O tempo dá cabo de tudo o que é vivo, incluindo nosso idioma. Há uma constante tensão entre o culto, o popular, o tradicional e o moderno, às vezes um sobressai, às vezes outro.
Palavras novas surgem para significar coisas novas, palavras velhas caem ou podem ser ressignificadas. Vejamos o que disse o poeta romano Horácio em sua Arte Poética:
“Sempre foi permitido dar um nome cunhado na forma do selo presente”. vv. 58-59 […] “Como nos bosques que mudam de folhas todos os anos caem as velhas, também fenecem antigas palavras, mas as recém-nascidas, iguais as jovens, florescem”. vv. 60-62
“[…] nunca perduram a glória e graça viva da fala. Muitos ainda renascem depois de caírem e caem estes vocábulos que hoje têm glória, se o uso decide, já que detém a lei, a norma e arbítrio da fala”. vv. 69-72
O uso decide! Por vezes o uso é vicioso, por vezes é virtuoso. Com o tempo surgem novas palavras, outras são esquecidas e até ressignificadas ou esvaziadas. Conforme muda nossa visão de mundo, tradições, costumes e hábitos, mudam as palavras.
Uma curiosidade para exemplificar: a primeira gramática de língua portuguesa que se tem conhecimento foi publicada em 1536, e chamava-se “Grammatica da lingoagem portuguesa”. Percebeu a ironia? As próprias palavras “gramática” e “linguagem” mudaram.

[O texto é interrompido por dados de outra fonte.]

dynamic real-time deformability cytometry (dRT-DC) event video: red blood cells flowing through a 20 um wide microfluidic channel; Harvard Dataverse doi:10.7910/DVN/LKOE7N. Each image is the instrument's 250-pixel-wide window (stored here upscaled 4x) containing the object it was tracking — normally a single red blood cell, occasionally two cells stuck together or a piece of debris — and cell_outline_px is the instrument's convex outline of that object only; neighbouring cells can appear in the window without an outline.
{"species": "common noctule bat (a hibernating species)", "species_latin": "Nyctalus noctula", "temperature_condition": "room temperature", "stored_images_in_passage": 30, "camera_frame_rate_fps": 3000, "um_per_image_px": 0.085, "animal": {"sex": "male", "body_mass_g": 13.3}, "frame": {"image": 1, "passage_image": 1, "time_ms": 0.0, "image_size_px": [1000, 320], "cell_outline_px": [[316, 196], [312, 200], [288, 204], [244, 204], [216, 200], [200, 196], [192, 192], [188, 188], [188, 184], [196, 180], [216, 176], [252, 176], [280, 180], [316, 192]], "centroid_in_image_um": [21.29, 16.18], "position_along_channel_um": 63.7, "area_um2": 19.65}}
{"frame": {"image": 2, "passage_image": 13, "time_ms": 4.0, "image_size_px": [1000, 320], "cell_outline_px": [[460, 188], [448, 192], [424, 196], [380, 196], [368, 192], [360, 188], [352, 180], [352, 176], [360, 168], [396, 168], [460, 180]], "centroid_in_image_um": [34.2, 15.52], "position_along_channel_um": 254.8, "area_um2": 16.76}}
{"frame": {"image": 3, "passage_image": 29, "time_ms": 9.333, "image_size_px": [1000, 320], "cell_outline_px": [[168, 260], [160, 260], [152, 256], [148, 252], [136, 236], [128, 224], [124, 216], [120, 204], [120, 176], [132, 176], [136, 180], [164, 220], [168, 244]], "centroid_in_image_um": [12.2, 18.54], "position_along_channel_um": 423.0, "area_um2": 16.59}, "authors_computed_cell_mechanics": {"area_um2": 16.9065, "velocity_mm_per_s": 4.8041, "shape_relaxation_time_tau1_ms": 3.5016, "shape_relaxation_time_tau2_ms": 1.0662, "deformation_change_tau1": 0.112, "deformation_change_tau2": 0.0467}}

Em sua sátira O Elogio da Loucura, Erasmus de Rotterdam brinca: “[…] há mais gramáticas do que gramáticos: só Aldo, um dos meus favoritos nesse gênero, publicou cinco”. O tempo de uma vida humana já é o suficiente para que ocorram mudanças na língua, a depender do contexto.
Nossa língua é muito preciosa e precisa ser cuidada, até protegida do esvaziamento, pois é ferramenta primeira em nosso pensamento: pensamos com palavras; raciocinamos porque falamos.
Lewis nos aponta grandes inimigos na linguagem: “Pessoas normalmente cometem verbicídio quando roubam uma palavra de seu contexto original e aplicam-na como slogan que define um partido, apropriando-se de sua ‘qualidade marqueteira’” — C. S. Lewis in Estudos de palavras.
O marketing, as ideologias, a má educação e o uso incorreto podem destruir aos poucos as palavras, juntamente com nossa forma de pensar:
Lewis conclui em Sobre Histórias: “quando você, por mais reverentemente que tenha sido, tiver matado uma palavra, você também […] terá apagado da mente humana o que a palavra em sua origem representava. Os homens não continuam a pensar naquilo que esqueceram como dizer.”
Usar as palavras certas, de modo justo, é resguardar — e talvez salvar — aquilo cuja palavra representa e, certamente, a própria saúde de nossa inteligência, que já é tão vitimada.